Exercise prompt — Beginning at the line that contains "Rendered at 1275 by 1650 pixels.", return every remaining line of the data below exactly; return nothing before it.

Dataset extract —
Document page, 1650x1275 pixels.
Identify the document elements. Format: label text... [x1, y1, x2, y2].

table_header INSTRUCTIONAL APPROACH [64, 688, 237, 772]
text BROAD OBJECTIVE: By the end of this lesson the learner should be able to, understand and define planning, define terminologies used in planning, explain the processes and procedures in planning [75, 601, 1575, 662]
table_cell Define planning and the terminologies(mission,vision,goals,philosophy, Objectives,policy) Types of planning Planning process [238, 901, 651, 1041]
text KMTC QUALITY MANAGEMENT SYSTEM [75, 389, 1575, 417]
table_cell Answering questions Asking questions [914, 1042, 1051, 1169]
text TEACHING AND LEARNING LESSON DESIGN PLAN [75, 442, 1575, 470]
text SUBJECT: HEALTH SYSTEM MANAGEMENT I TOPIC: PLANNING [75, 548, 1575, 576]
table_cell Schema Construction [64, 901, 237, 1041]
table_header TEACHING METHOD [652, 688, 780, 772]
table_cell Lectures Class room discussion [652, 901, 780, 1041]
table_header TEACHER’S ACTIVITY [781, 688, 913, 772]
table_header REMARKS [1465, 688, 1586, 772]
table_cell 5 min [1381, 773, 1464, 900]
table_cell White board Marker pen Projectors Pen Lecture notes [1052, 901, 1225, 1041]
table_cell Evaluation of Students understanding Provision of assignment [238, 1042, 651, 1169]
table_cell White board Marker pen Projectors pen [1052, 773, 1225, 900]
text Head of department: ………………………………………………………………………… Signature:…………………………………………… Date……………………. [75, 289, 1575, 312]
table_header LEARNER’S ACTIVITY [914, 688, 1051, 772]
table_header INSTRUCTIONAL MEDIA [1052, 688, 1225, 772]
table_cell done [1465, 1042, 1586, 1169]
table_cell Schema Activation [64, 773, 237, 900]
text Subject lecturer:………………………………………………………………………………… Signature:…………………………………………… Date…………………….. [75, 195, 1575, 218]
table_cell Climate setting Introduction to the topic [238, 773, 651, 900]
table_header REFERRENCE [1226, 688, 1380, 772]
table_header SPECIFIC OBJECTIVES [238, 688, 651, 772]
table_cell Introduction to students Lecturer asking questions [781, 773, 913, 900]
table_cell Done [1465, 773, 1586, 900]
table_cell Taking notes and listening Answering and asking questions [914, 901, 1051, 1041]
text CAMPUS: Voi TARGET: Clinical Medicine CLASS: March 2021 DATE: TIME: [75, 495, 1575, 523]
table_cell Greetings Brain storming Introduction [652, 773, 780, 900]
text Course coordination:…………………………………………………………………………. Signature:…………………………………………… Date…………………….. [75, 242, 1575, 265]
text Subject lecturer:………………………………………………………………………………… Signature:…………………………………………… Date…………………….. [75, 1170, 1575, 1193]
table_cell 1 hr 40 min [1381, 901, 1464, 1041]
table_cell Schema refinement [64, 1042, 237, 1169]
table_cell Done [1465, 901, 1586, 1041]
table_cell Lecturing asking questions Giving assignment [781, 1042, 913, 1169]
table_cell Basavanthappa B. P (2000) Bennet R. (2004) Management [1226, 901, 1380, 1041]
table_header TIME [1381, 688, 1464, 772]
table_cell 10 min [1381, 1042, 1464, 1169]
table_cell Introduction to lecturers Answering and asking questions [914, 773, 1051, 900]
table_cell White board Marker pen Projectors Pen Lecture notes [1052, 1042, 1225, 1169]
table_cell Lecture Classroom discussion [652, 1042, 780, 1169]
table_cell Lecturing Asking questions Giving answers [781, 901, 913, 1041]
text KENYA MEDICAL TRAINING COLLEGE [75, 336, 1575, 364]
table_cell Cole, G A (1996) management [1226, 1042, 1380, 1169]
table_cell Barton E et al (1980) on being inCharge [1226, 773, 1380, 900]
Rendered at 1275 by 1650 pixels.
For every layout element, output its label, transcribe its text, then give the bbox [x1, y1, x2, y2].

Solution to this problem —
Rendered at 1275 by 1650 pixels.
For every layout element, output its label, transcribe its text, then give the bbox [x1, y1, x2, y2].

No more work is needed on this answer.